WHAT IS BEING ASKED — Return, exactly as written, every line from the first line of the data below through the line that contains "the hanging street".

EXERCISE DATA —
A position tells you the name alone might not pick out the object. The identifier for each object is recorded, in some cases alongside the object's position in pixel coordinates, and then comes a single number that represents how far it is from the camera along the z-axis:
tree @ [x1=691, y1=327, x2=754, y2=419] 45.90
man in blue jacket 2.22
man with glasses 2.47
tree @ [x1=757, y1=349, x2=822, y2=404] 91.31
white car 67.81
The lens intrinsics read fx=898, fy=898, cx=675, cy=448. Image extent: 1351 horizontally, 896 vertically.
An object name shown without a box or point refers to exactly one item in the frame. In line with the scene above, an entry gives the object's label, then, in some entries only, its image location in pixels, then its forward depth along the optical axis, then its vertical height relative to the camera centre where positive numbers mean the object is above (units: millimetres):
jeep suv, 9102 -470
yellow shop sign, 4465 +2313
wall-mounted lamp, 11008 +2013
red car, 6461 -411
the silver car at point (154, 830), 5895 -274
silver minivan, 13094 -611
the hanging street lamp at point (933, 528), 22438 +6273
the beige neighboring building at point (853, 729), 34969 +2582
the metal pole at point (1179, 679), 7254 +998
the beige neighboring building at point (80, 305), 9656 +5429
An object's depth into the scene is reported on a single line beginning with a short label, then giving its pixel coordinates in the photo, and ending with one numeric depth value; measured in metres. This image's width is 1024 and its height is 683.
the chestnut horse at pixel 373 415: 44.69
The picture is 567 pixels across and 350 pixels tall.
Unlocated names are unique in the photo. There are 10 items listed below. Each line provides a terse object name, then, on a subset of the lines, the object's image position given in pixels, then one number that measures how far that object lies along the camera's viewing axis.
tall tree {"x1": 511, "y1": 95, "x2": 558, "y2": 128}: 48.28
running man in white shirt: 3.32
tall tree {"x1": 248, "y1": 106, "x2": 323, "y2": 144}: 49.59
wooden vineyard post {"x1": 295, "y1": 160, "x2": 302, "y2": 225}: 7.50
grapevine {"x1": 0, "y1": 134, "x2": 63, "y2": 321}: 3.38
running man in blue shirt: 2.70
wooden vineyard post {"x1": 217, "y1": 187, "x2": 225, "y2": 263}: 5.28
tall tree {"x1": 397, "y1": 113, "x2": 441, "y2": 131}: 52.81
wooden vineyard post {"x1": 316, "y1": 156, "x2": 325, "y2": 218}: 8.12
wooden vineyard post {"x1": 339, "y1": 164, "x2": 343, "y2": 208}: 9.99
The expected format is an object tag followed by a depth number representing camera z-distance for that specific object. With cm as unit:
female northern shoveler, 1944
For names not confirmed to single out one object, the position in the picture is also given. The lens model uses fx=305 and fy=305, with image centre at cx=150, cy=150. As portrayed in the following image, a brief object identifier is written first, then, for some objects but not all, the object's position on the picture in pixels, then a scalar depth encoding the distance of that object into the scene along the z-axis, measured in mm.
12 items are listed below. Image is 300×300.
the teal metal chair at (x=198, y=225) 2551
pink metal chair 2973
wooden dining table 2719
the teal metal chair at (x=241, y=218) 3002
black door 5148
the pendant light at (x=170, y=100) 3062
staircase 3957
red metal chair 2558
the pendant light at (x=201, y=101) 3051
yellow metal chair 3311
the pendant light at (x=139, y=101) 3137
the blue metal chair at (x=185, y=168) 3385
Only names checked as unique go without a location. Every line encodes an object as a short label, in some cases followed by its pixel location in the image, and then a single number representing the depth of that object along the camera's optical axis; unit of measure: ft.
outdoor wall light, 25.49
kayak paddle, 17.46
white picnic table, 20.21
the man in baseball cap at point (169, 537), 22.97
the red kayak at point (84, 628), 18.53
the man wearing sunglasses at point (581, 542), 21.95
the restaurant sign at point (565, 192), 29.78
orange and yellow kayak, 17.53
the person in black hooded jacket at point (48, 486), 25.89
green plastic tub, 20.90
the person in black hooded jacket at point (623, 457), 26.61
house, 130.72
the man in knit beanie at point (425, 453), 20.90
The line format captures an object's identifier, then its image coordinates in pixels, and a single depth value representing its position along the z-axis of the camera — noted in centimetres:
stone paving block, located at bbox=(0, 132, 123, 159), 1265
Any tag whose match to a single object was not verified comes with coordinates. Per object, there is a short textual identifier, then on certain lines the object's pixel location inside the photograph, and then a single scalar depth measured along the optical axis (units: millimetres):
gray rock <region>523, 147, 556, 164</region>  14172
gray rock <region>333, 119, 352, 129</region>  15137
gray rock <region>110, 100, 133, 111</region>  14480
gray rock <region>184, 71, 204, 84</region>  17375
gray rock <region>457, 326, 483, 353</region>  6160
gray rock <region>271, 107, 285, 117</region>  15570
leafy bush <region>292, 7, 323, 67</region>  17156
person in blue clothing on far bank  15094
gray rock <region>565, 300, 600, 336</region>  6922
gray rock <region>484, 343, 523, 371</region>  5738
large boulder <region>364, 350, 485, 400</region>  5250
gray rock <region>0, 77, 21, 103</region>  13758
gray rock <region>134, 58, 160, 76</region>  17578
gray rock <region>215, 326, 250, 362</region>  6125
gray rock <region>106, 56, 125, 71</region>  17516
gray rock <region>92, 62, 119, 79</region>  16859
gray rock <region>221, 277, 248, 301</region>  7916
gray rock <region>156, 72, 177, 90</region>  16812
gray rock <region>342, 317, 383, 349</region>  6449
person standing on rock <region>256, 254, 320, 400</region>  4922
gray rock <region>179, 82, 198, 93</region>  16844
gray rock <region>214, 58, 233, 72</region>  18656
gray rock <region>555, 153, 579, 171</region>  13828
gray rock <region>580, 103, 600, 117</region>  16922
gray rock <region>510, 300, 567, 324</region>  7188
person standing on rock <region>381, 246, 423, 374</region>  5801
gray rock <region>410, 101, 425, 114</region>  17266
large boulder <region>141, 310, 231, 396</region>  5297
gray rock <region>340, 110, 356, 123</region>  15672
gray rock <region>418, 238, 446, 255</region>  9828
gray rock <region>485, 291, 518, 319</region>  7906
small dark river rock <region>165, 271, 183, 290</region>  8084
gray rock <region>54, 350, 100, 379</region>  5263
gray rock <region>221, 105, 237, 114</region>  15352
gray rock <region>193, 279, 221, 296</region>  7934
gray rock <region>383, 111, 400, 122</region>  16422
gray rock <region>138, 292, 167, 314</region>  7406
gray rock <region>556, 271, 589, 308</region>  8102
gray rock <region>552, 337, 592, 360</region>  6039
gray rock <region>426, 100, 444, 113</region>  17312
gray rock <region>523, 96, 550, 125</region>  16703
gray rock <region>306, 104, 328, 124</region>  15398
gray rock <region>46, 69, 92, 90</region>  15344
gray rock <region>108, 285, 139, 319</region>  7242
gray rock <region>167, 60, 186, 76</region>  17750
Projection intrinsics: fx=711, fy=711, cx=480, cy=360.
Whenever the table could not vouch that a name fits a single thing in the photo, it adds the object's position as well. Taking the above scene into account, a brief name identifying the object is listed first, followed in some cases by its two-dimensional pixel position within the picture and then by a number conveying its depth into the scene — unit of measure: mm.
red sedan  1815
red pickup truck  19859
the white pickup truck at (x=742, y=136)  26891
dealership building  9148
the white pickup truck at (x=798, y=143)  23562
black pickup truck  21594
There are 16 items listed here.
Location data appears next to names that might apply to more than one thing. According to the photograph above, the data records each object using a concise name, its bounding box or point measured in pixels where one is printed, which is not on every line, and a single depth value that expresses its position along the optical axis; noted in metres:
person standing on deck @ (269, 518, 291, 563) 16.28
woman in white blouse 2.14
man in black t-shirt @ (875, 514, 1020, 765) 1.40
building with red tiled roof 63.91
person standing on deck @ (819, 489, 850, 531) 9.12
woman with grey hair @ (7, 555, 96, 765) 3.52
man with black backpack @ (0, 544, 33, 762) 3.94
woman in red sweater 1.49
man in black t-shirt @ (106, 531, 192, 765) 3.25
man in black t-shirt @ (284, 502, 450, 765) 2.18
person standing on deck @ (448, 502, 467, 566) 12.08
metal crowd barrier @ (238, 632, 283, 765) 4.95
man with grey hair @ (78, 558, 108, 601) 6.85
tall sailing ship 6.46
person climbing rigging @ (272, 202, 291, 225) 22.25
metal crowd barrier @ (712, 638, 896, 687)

ANSWER FOR THIS EXERCISE —
A position tells you the name alone might not pick out the object. The identifier for each object is recorded, in some cases alongside the object's position in pixel coordinates, and then comes a single number that represents how far it is from the camera along the z-axis:
tree @ [x1=691, y1=327, x2=754, y2=419] 45.90
man in blue jacket 2.22
man with glasses 2.47
tree @ [x1=757, y1=349, x2=822, y2=404] 91.31
white car 67.81
The lens intrinsics read fx=898, fy=898, cx=675, cy=448. Image extent: 1351 horizontally, 896 vertically.
An object name shown without a box or point refers to exactly one item in the frame. In line with the scene above, an entry gives the object's label, then, in some entries only, its image location in pixels, then its forward depth along the optical axis, then its vertical height relative to the camera centre where positive numbers mean the object is above (units: millimetres):
jeep suv, 9102 -470
yellow shop sign, 4465 +2313
wall-mounted lamp, 11008 +2013
red car, 6461 -411
the silver car at point (154, 830), 5895 -274
silver minivan, 13094 -611
the hanging street lamp at point (933, 528), 22438 +6273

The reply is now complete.